Required action » Copy each of the following lines verbatim, in the same order and with the same formatting.

Data in this exercise Start Marker

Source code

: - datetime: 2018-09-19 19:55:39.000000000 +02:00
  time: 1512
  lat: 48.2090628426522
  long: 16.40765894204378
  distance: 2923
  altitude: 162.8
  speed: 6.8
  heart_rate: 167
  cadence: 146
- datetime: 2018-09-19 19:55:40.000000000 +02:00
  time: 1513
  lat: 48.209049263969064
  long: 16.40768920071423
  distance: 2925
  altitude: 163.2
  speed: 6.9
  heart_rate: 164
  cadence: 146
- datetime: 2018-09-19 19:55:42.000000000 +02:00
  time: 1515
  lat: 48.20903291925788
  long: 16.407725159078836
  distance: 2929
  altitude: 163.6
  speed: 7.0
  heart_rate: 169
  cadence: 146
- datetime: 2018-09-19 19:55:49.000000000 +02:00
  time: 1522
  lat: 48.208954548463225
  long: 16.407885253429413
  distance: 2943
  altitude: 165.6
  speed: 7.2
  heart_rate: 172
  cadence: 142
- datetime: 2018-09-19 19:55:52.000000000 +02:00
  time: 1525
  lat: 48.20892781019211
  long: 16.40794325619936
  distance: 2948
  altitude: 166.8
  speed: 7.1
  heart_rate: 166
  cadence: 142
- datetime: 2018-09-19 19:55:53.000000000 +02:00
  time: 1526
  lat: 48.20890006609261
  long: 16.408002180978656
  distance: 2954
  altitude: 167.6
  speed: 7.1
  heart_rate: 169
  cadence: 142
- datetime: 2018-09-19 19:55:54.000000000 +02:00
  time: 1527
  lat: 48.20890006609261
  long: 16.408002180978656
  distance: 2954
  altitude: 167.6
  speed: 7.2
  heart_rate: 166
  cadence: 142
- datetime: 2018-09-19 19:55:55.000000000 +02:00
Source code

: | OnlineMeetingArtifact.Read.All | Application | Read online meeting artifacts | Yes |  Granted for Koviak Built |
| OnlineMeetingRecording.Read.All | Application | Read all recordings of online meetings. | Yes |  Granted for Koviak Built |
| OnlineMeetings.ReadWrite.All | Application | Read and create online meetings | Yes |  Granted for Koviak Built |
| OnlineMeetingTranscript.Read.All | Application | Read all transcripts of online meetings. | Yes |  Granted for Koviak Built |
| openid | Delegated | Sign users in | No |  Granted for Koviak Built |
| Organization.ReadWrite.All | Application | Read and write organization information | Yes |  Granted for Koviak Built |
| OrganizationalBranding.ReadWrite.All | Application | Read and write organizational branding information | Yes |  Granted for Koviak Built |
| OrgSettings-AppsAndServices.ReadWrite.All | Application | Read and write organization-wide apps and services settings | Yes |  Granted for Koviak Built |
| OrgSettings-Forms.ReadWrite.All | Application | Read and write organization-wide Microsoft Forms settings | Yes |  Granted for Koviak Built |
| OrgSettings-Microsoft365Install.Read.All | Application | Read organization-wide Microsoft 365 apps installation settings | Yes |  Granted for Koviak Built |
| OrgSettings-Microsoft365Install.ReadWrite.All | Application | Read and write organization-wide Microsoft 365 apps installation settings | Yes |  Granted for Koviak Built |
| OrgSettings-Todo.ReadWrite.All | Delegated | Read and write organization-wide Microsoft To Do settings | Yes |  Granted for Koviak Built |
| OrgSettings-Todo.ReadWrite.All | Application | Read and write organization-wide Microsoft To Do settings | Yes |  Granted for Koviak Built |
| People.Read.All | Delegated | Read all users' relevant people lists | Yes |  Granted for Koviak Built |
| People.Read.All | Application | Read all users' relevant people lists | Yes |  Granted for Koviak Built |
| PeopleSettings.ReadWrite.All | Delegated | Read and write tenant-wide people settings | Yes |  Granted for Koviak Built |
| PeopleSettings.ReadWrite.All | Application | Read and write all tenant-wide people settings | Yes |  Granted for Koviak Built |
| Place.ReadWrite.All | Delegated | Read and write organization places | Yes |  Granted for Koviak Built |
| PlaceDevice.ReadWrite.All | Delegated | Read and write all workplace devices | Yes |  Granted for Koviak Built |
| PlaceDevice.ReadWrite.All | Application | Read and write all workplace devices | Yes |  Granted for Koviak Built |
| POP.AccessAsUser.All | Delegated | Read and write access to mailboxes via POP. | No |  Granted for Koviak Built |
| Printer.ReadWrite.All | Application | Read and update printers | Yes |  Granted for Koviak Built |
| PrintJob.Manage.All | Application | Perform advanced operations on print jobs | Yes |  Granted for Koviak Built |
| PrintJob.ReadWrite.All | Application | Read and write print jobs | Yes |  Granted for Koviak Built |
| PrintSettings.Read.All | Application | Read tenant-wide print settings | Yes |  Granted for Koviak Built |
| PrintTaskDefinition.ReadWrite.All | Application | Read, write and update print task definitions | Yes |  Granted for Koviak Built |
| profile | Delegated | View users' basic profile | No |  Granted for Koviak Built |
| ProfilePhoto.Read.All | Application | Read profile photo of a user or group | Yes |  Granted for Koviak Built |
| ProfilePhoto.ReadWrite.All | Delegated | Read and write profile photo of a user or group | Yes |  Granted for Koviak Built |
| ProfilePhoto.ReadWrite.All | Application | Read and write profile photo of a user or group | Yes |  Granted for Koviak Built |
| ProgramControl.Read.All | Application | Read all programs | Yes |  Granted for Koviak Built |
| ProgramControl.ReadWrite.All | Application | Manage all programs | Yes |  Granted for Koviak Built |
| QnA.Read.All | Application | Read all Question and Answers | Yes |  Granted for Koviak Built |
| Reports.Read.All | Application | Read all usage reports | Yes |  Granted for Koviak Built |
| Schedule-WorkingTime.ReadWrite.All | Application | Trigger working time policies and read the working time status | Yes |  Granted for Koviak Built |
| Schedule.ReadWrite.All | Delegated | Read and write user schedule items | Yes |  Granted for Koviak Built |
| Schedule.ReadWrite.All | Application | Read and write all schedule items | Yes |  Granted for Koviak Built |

Data in this exercise End Marker

Task solution »
Source code

: - datetime: 2018-09-19 19:55:39.000000000 +02:00
  time: 1512
  lat: 48.2090628426522
  long: 16.40765894204378
  distance: 2923
  altitude: 162.8
  speed: 6.8
  heart_rate: 167
  cadence: 146
- datetime: 2018-09-19 19:55:40.000000000 +02:00
  time: 1513
  lat: 48.209049263969064
  long: 16.40768920071423
  distance: 2925
  altitude: 163.2
  speed: 6.9
  heart_rate: 164
  cadence: 146
- datetime: 2018-09-19 19:55:42.000000000 +02:00
  time: 1515
  lat: 48.20903291925788
  long: 16.407725159078836
  distance: 2929
  altitude: 163.6
  speed: 7.0
  heart_rate: 169
  cadence: 146
- datetime: 2018-09-19 19:55:49.000000000 +02:00
  time: 1522
  lat: 48.208954548463225
  long: 16.407885253429413
  distance: 2943
  altitude: 165.6
  speed: 7.2
  heart_rate: 172
  cadence: 142
- datetime: 2018-09-19 19:55:52.000000000 +02:00
  time: 1525
  lat: 48.20892781019211
  long: 16.40794325619936
  distance: 2948
  altitude: 166.8
  speed: 7.1
  heart_rate: 166
  cadence: 142
- datetime: 2018-09-19 19:55:53.000000000 +02:00
  time: 1526
  lat: 48.20890006609261
  long: 16.408002180978656
  distance: 2954
  altitude: 167.6
  speed: 7.1
  heart_rate: 169
  cadence: 142
- datetime: 2018-09-19 19:55:54.000000000 +02:00
  time: 1527
  lat: 48.20890006609261
  long: 16.408002180978656
  distance: 2954
  altitude: 167.6
  speed: 7.2
  heart_rate: 166
  cadence: 142
- datetime: 2018-09-19 19:55:55.000000000 +02:00
Source code

: | OnlineMeetingArtifact.Read.All | Application | Read online meeting artifacts | Yes |  Granted for Koviak Built |
| OnlineMeetingRecording.Read.All | Application | Read all recordings of online meetings. | Yes |  Granted for Koviak Built |
| OnlineMeetings.ReadWrite.All | Application | Read and create online meetings | Yes |  Granted for Koviak Built |
| OnlineMeetingTranscript.Read.All | Application | Read all transcripts of online meetings. | Yes |  Granted for Koviak Built |
| openid | Delegated | Sign users in | No |  Granted for Koviak Built |
| Organization.ReadWrite.All | Application | Read and write organization information | Yes |  Granted for Koviak Built |
| OrganizationalBranding.ReadWrite.All | Application | Read and write organizational branding information | Yes |  Granted for Koviak Built |
| OrgSettings-AppsAndServices.ReadWrite.All | Application | Read and write organization-wide apps and services settings | Yes |  Granted for Koviak Built |
| OrgSettings-Forms.ReadWrite.All | Application | Read and write organization-wide Microsoft Forms settings | Yes |  Granted for Koviak Built |
| OrgSettings-Microsoft365Install.Read.All | Application | Read organization-wide Microsoft 365 apps installation settings | Yes |  Granted for Koviak Built |
| OrgSettings-Microsoft365Install.ReadWrite.All | Application | Read and write organization-wide Microsoft 365 apps installation settings | Yes |  Granted for Koviak Built |
| OrgSettings-Todo.ReadWrite.All | Delegated | Read and write organization-wide Microsoft To Do settings | Yes |  Granted for Koviak Built |
| OrgSettings-Todo.ReadWrite.All | Application | Read and write organization-wide Microsoft To Do settings | Yes |  Granted for Koviak Built |
| People.Read.All | Delegated | Read all users' relevant people lists | Yes |  Granted for Koviak Built |
| People.Read.All | Application | Read all users' relevant people lists | Yes |  Granted for Koviak Built |
| PeopleSettings.ReadWrite.All | Delegated | Read and write tenant-wide people settings | Yes |  Granted for Koviak Built |
| PeopleSettings.ReadWrite.All | Application | Read and write all tenant-wide people settings | Yes |  Granted for Koviak Built |
| Place.ReadWrite.All | Delegated | Read and write organization places | Yes |  Granted for Koviak Built |
| PlaceDevice.ReadWrite.All | Delegated | Read and write all workplace devices | Yes |  Granted for Koviak Built |
| PlaceDevice.ReadWrite.All | Application | Read and write all workplace devices | Yes |  Granted for Koviak Built |
| POP.AccessAsUser.All | Delegated | Read and write access to mailboxes via POP. | No |  Granted for Koviak Built |
| Printer.ReadWrite.All | Application | Read and update printers | Yes |  Granted for Koviak Built |
| PrintJob.Manage.All | Application | Perform advanced operations on print jobs | Yes |  Granted for Koviak Built |
| PrintJob.ReadWrite.All | Application | Read and write print jobs | Yes |  Granted for Koviak Built |
| PrintSettings.Read.All | Application | Read tenant-wide print settings | Yes |  Granted for Koviak Built |
| PrintTaskDefinition.ReadWrite.All | Application | Read, write and update print task definitions | Yes |  Granted for Koviak Built |
| profile | Delegated | View users' basic profile | No |  Granted for Koviak Built |
| ProfilePhoto.Read.All | Application | Read profile photo of a user or group | Yes |  Granted for Koviak Built |
| ProfilePhoto.ReadWrite.All | Delegated | Read and write profile photo of a user or group | Yes |  Granted for Koviak Built |
| ProfilePhoto.ReadWrite.All | Application | Read and write profile photo of a user or group | Yes |  Granted for Koviak Built |
| ProgramControl.Read.All | Application | Read all programs | Yes |  Granted for Koviak Built |
| ProgramControl.ReadWrite.All | Application | Manage all programs | Yes |  Granted for Koviak Built |
| QnA.Read.All | Application | Read all Question and Answers | Yes |  Granted for Koviak Built |
| Reports.Read.All | Application | Read all usage reports | Yes |  Granted for Koviak Built |
| Schedule-WorkingTime.ReadWrite.All | Application | Trigger working time policies and read the working time status | Yes |  Granted for Koviak Built |
| Schedule.ReadWrite.All | Delegated | Read and write user schedule items | Yes |  Granted for Koviak Built |
| Schedule.ReadWrite.All | Application | Read and write all schedule items | Yes |  Granted for Koviak Built |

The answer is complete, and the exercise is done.